This review aimed to investigate whether lower limb strength is reduced in people with patellar tendinopathy (PT) compared to asymptomatic controls.


This study was a systematic review and meta-analysis of peer-reviewed, English language case-control studies. MEDLINE, PubMed, Scopus, and Web of Science were searched to identify all English-language studies published prior to the 26th of October 2022. Eligible studies included participants with a clinical diagnosis of PT, and asymptomatic controls, who had an objective measure of lower limb maximal strength. Random-effects models (Hedges' g) were used to calculate the pooled effect size (ES) of muscle strength according to the direction of joint movement and type of contraction.

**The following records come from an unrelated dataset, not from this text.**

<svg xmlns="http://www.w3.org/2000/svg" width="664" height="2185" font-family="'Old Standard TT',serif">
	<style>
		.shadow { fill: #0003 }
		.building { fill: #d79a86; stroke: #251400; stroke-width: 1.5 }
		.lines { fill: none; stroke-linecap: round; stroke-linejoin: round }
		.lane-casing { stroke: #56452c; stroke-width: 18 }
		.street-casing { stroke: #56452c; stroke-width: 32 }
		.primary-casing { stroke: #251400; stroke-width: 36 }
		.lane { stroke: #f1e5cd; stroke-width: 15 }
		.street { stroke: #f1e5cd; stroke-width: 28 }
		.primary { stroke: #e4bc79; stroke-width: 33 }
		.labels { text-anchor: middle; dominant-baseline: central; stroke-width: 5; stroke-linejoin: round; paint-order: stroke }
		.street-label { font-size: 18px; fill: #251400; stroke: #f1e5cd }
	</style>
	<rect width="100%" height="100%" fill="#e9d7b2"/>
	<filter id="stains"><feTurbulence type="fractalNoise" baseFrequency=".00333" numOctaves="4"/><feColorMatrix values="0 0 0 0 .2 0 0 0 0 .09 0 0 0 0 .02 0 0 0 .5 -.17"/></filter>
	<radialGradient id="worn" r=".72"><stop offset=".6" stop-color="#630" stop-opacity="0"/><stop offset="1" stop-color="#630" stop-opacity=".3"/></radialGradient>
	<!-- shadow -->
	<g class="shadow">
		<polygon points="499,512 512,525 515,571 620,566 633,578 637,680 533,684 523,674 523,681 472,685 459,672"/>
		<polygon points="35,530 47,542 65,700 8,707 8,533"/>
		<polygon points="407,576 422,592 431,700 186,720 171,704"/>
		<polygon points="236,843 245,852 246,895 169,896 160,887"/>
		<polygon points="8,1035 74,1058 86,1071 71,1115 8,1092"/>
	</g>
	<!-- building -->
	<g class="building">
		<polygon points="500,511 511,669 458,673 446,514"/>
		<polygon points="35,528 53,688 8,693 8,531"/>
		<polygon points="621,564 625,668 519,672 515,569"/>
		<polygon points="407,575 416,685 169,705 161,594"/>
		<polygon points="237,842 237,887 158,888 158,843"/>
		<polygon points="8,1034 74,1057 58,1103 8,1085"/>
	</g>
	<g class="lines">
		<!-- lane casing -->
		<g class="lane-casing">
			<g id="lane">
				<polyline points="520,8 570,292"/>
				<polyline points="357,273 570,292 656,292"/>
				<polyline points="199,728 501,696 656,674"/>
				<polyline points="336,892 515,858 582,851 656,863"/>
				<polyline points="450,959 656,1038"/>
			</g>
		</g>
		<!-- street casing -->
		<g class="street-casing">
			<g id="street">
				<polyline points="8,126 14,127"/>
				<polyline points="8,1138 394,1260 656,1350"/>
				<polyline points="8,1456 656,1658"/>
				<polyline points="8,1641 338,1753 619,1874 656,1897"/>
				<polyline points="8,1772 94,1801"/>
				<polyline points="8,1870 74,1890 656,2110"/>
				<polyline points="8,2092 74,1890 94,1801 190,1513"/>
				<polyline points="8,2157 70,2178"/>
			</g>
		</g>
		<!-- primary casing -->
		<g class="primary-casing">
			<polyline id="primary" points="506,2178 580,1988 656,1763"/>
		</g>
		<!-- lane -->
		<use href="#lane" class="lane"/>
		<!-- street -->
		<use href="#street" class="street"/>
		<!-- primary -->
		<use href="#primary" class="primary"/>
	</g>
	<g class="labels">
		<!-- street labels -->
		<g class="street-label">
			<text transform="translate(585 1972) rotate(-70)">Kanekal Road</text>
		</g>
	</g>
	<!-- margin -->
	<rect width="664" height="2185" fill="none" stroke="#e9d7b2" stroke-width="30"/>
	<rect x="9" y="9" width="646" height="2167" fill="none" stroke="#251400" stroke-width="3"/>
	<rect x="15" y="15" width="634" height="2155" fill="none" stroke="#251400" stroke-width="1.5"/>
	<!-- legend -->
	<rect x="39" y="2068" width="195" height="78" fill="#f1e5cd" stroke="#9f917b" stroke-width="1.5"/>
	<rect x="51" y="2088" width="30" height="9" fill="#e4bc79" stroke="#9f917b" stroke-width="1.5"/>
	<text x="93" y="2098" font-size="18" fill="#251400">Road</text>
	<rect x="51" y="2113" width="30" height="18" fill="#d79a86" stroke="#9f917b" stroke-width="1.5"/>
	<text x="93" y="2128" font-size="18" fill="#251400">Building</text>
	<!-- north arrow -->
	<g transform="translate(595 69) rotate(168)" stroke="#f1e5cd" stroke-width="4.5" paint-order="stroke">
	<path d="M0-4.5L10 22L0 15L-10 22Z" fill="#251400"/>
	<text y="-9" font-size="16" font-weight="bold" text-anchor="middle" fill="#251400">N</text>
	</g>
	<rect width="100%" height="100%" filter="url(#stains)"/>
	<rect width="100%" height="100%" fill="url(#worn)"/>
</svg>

Twenty-three studies were included. Twenty studies reported knee strength, three reported hip strength, and one reported ankle strength. The pooled ESs (95%CI) for maximal voluntary isometric knee extension strength, concentric knee extension strength, and concentric knee flexion strength were 0.54 (0.27 – 0.80), 0.78 (0.30 – 1.33), and 0.41 (0.04 – 0.78), all favoring greater strength in the asymptomatic control group. Two studies reported maximal eccentric knee extensor strength with no differences between PT and asymptomatic controls. Three studies reported maximal hip strength (abduction, extension, and external rotation) and all within-study ESs favored greater strength in the asymptomatic control group.


Isometric and concentric knee extensor strength is reduced in people with PT compared to asymptomatic controls. In contrast there is limited and inconsistent evidence for reduced knee extension eccentric strength in PT, compared with asymptomatic controls. While there is emerging evidence that both knee flexion strength and hip strength may be reduced in PT more research is needed to confirm this observation.